[Rendered images with source text]

++++++++

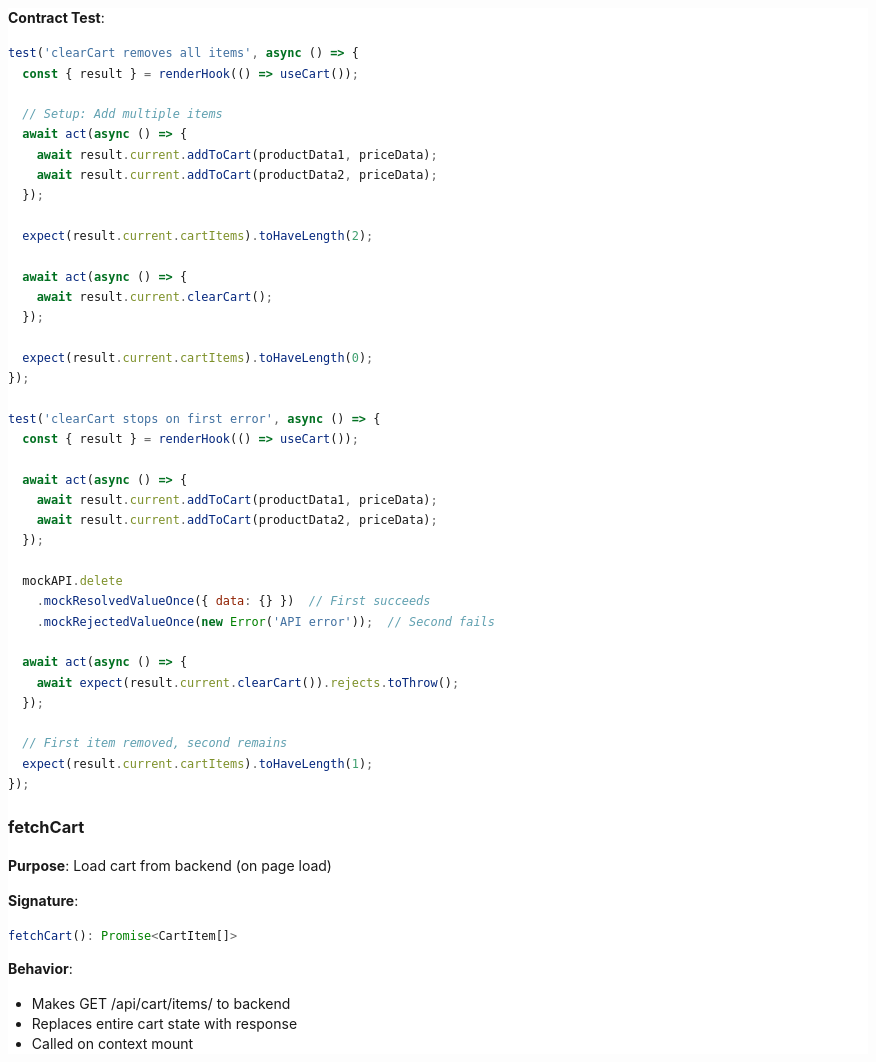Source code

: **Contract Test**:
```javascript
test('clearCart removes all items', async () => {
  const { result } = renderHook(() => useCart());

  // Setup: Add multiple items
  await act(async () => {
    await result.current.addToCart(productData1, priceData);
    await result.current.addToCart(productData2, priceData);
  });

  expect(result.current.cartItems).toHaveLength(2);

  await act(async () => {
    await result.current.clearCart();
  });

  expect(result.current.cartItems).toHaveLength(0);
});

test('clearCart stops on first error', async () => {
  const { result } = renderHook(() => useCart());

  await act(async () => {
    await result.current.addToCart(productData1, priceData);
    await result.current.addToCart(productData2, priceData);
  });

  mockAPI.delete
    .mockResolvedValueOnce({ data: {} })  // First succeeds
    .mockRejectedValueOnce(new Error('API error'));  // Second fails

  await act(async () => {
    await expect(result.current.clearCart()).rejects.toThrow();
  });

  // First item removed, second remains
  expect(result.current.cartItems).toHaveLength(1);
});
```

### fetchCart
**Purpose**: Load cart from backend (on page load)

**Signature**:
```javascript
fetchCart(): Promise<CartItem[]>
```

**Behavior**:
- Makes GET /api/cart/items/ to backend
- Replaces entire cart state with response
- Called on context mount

++++++++

=== EXERCISE DIRECTIONS ===
The lines above that hold the string "cartItems" are to be located and copied.

=== TASK RESPONSE ===
  expect(result.current.cartItems).toHaveLength(2);
  expect(result.current.cartItems).toHaveLength(0);
  expect(result.current.cartItems).toHaveLength(1);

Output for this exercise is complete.